Home / Opinion / Narendra Modi’s foreign travel not to blame

Prime Minister Narendra Modi may have fulfilled his predecessor Manmohan Singh’s wish and had breakfast in Kabul, lunch in Lahore and dinner at home in Delhi (even if he reversed the intended order). But don’t you know, Delhi is not his home. I also hear that he has become eligible to open an NRI (non-resident Indian) bank account. And rumour has it that he received an invitation to the next Pravasi Bharatiya Divas conference.

You’ve probably heard some variation of these poor jokes about the prime minister over the past year and a half. It has become a common refrain among critics on social media and in the country’s newspaper opinion pages that Modi spends far too much time outside the country while neglecting his domestic responsibilities. Even the Financial Times recently decided to pile on, reporting that investors were tired of Modi “spending too much time abroad while the domestic economy is allowed to drift". To some extent, the perception is an outcome of the high-visibility diaspora events in which the prime minister participates on his foreign travels—from Madison Square Garden to Wembley Stadium—as well as his penchant for showmanship, whether attempting archery in Mongolia or dropping in for the birthday of Nawaz Sharif, his Pakistani counterpart.

But the line of criticism that the prime minister’s foreign jaunts are somehow responsible for his domestic shortcomings is misplaced. For one thing, Modi’s travel has not been particularly inordinate by the standards of his counterparts in other countries—or even his predecessor. In 2015, he visited 25 countries and spent a total of 53 days travelling abroad. By comparison, Japan’s Prime Minister Shinzo Abe—like Modi, a relatively young leader believed to have brought diplomatic vigour to his office—visited 23 countries, including Jamaica, Ukraine and Jordan, and spent 58 days on tour. China’s President Xi Jinping was no slouch either, managing visits to 14 countries over 42 days this year, including some as far afield as Zimbabwe and Belarus. To draw another comparison, during the first year of his second term as prime minister, Modi’s predecessor Manmohan Singh travelled for 47 days to 12 countries. Basically, Modi’s busy travel schedule in 2015—which still kept him at home roughly 85% of the time—is no longer particularly out of the ordinary for the leader of a major state.

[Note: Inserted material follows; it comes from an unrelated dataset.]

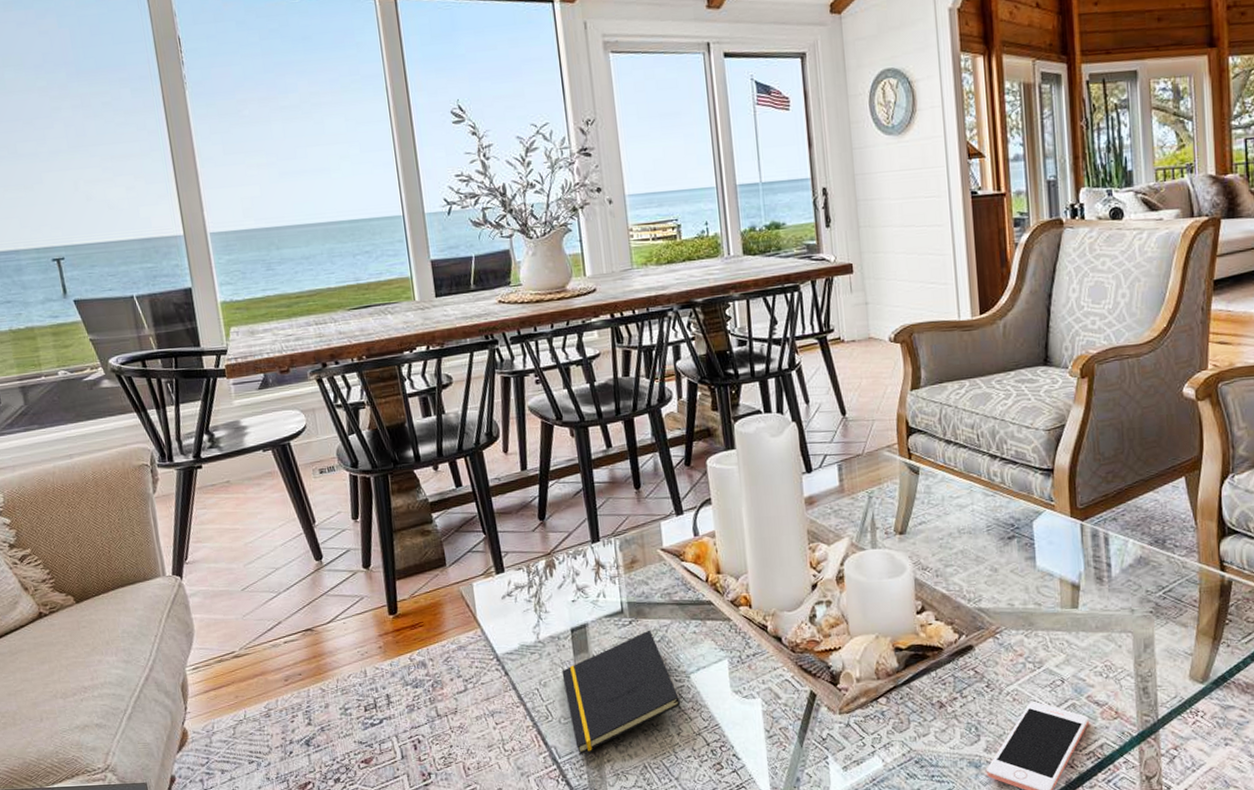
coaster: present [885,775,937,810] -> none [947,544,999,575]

At the same time, visits abroad by a national leader are not what they once were. The increased ease of air travel has made foreign touring not only more regular but generally more mundane and less time-consuming. When Jawaharlal Nehru first visited the US as prime minister in 1949, he spent three weeks touring the country, according to historian Ramachandra Guha, “delivering a speech a day" including to “a crowd of 10,000 at the University of California at Berkeley." Not every foreign visit by an Indian prime minister now carries the same novelty value, and not every trip can be considered particularly memorable or historic. But neither do individual visits involve the lengthy commitments of time and effort that they once did.

Critics also forget that it is possible now to govern while on the road. Cabinet colleagues and senior bureaucrats are just a phone call away. Major decisions can be made in Air India One or in hotel suites just as easily as in Race Course Road or in South Block. In an era of globe-trotting business travellers and live media reports via satellite feeds, the notion that good governance requires being chained to one’s desk seems terribly outdated.

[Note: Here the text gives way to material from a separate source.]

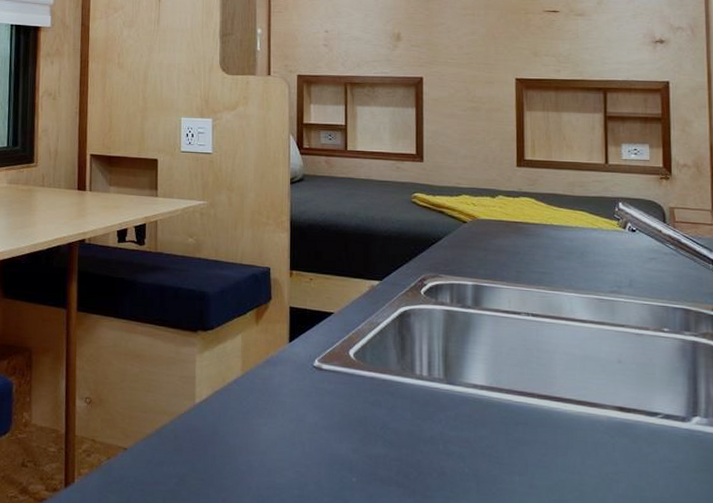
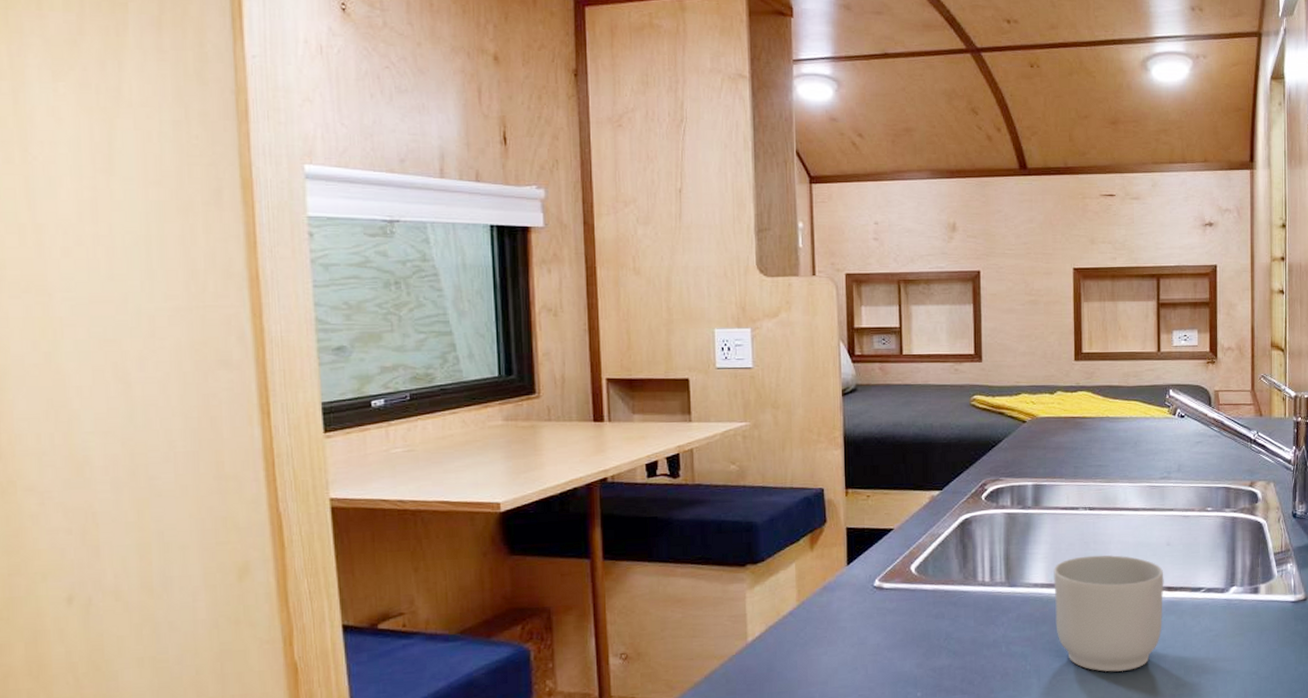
mug: none [494,362,615,491] -> present [1054,554,1164,672]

Finally, certain foreign engagements are now locked into the calendars of every major leader. Barring a natural disaster or national emergency, few world leaders fail to show up at major summits to which they are invited, whether the G-20 or BRICS or East Asia Summits. Other meetings, such as the United Nations General Assembly (UNGA) or the Non-Alignment Movement (NAM) or Commonwealth Heads of Government Meeting (CHOGM) may not be mandatory, but the absence of an Indian leader is noted. And on far too many occasions in recent years, India has failed to show up and make its voice heard at major multilateral venues.

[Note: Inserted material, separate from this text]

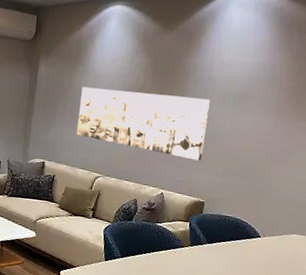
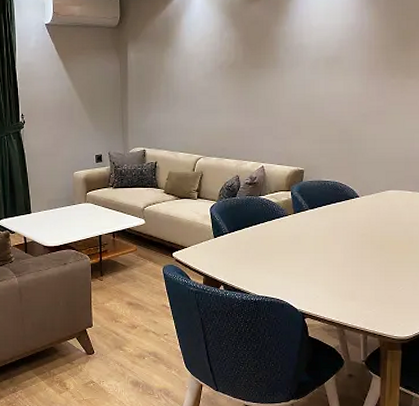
wall art: present [76,86,210,161] -> none [173,67,302,131]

None of this takes into consideration the real, tangible outcomes that international visits occasionally deliver, from the rapid rise in greenfield foreign direct investment and unprecedented foreign military sales to the possibility—however remote—of more normal relations with Pakistan. Critics can—and should—question the prime minister’s management of domestic affairs to date, including his handling of important legislation. Had the goods and services tax and land acquisition bills been passed by Parliament in his first year, they would have added diplomatic value by greatly enhancing Modi’s international reputation as a reformer. Critics should also certainly examine the real added value to the country of his foreign visits, although this is somewhat difficult given that many outcomes will take months or years to make themselves felt. But to suggest that active diplomacy is, in and of itself, the cause of some kind of governance deficit, or responsible for Modi neglecting domestic policy, or somehow unwarranted or frivolous, is completely misguided. The days of frequent flying prime ministers are here with us to stay.

Dhruva Jaishankar is a fellow with the German Marshall Fund in Washington and a visiting fellow with the S. Rajaratnam School of International Studies in Singapore.